Rethinking "Generic Programming" from the Origins of the STL

Looking back on my journey of learning C++, I have noticed that many tutorials on the market treat the STL merely as a "containers + algorithms + iterators" trio. It is viewed as a toolbox: #include whatever container you need, call std::sort when you need to sort. It is convenient and certainly lives up to the name "Standard Library" (everyone uses it directly, and I suspect unless something breaks, no one mutters the underlying template implementation while coding!). However, few people consider why it was designed this way. Digging into the history with Stepanov^[1]Matt Godbolt, C++: Some Assembly Required, CppCon 2025, we discover a fact—the STL was never created just to "provide containers." Its ultimate goal was to write a sorting algorithm that works once and for all.
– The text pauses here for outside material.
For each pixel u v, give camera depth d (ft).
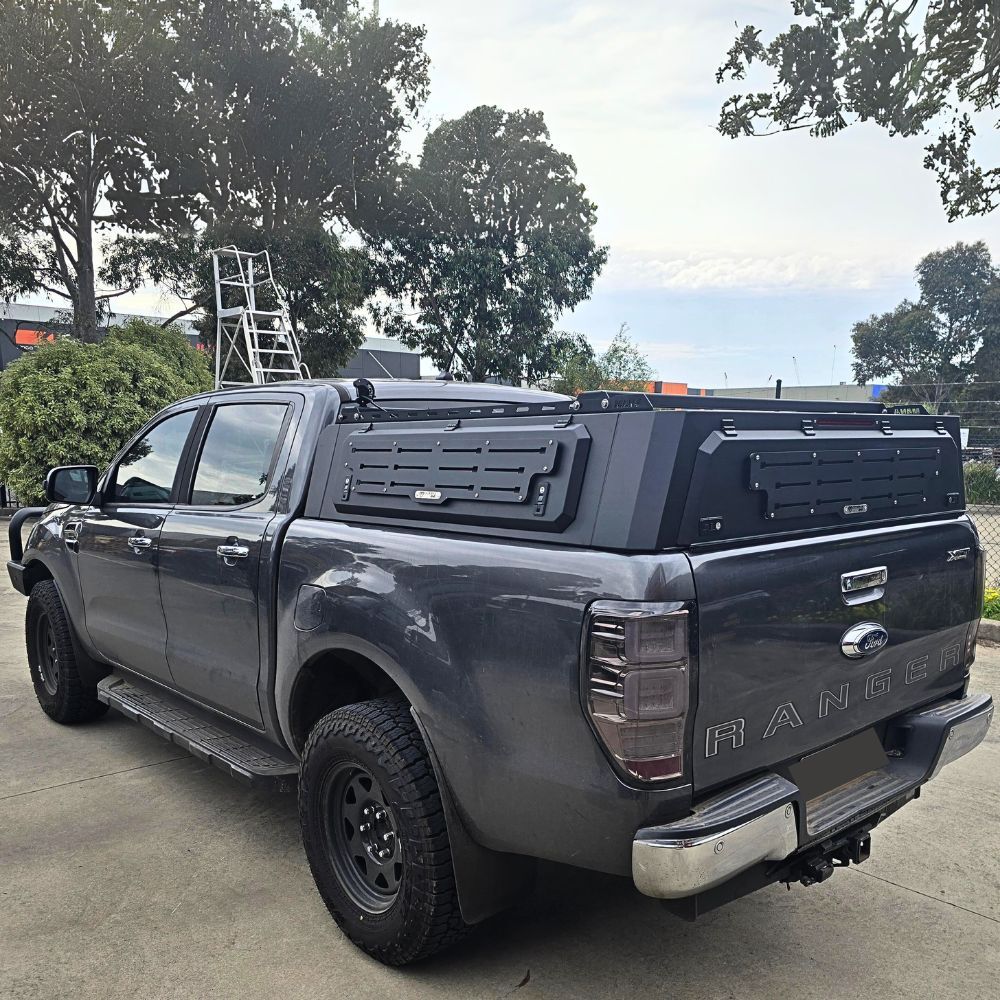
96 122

This statement might sound a bit strange at first. What is so "once and for all" about a sorting algorithm? When learning data structures, quicksort, mergesort, and heapsort are all written for arrays, aren't they? But if you write a quicksort that only sorts int[], what about double[]? What about arrays of std::string? What about arrays of custom structs? The common approach is to copy and paste, replace int with T, and wrap it in a template. But in the early 1980s, Stepanov was thinking about a more extreme question: could we write a sort that doesn't know what it is sorting at all, yet still works?
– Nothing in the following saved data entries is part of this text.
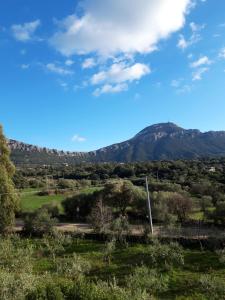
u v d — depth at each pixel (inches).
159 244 1508.4
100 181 3885.3
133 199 2423.7
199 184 2891.2
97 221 1924.2
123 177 4133.9
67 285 844.6
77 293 821.2
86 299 813.2
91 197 2596.0
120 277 1306.6
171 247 1502.2
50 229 1962.4
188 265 1379.2
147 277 1217.4
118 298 840.9
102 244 1731.1
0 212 2034.9
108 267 1416.1
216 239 1537.9
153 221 2261.3
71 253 1644.9
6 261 1433.3
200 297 1099.9
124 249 1608.0
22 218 2551.7
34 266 1467.8
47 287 818.2
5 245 1644.9
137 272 1256.8
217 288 1125.1
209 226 2016.5
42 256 1622.8
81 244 1747.0
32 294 793.6
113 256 1542.8
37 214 2113.7
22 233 2060.8
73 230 1964.8
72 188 3590.1
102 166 5206.7
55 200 2925.7
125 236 1738.4
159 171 4008.4
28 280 842.8
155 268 1354.6
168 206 2290.8
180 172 3801.7
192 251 1520.7
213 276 1242.0
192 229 1889.8
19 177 4507.9
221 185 2864.2
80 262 1393.9
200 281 1173.7
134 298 893.2
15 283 819.4
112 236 1745.8
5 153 2199.8
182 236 1684.3
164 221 2080.5
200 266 1360.7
This idea seems like just templates today, nothing special. But in the context of that era, it was different. Facing the same problem of "generic algorithms," Knuth's approach in The Art of Computer Programming^[2]Donald Knuth, The Art of Computer Programming, 1968 was to invent a hypothetical computer^[6]Wikipedia, MIX (abstract machine) (called MIX) and its assembly language, MIXAL, to precisely implement and analyze the running time and memory usage of all algorithms^[7]Knuth, MMIX page, purpose of machine language in TAOCP. The core idea of this path is: design an abstract enough machine model, run algorithms on this model, and thus accurately measure the cost of every operation. Stepanov took a completely opposite path—he didn't need an abstract machine; he needed to abstract the operations themselves that the algorithm relies on. Sorting doesn't need to know what it is sorting; it only needs to know: it can compare and it can swap. As long as these two things can be done, sorting works.
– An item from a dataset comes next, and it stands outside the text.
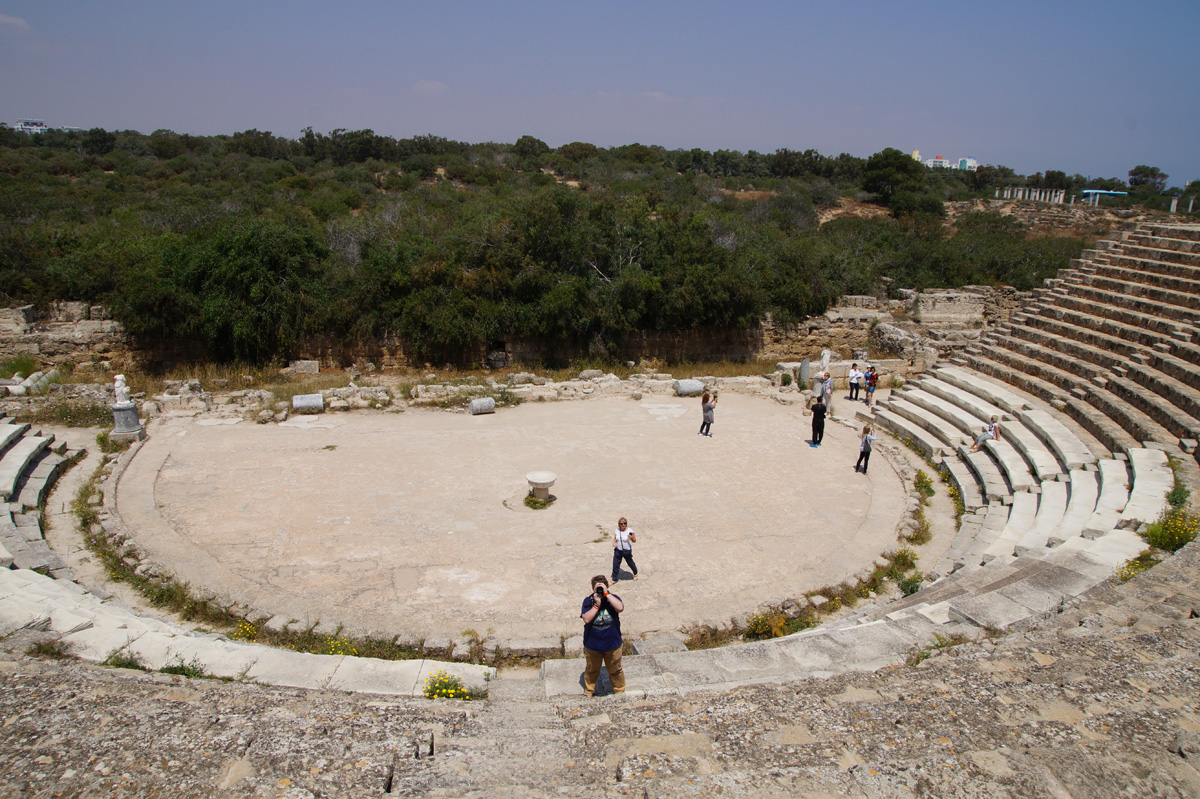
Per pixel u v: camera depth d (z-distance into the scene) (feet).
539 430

Understanding this difference clarifies many previously vague concepts. For example, why do iterators exist at all—iterators are not "generic pointers"; they are the contract Stepanov used to decouple algorithms from data structures. Algorithms do not operate on containers directly; they operate on iterators. Iterators provide certain operations, and the algorithm relies only on those operations. This way, the algorithm truly achieves the "once and for all" goal.

Even more interestingly, when Stepanov first implemented these ideas, he didn't even use C++. In his first paper in 1981, he used a language called Tecton^[3]Kapur, Musser, Stepanov, Tecton language, 1981—designed in collaboration with Deepak Kapur and David Musser, purely to express the concepts of generic programming. This detail shows that the idea of "generic programming" predates the language. It's not that C++ had templates and therefore had generic programming; rather, Stepanov had the idea first, then needed a language to express it—first Tecton, then Scheme, then Ada, and finally C++. Templates, as a core feature of C++, are indeed difficult to use—SFINAE and concepts errors give many people a headache—but looking at it from another angle, templates are just the tool Stepanov used to realize his dream of "once and for all algorithms." Understanding why it was designed this way makes it less repulsive.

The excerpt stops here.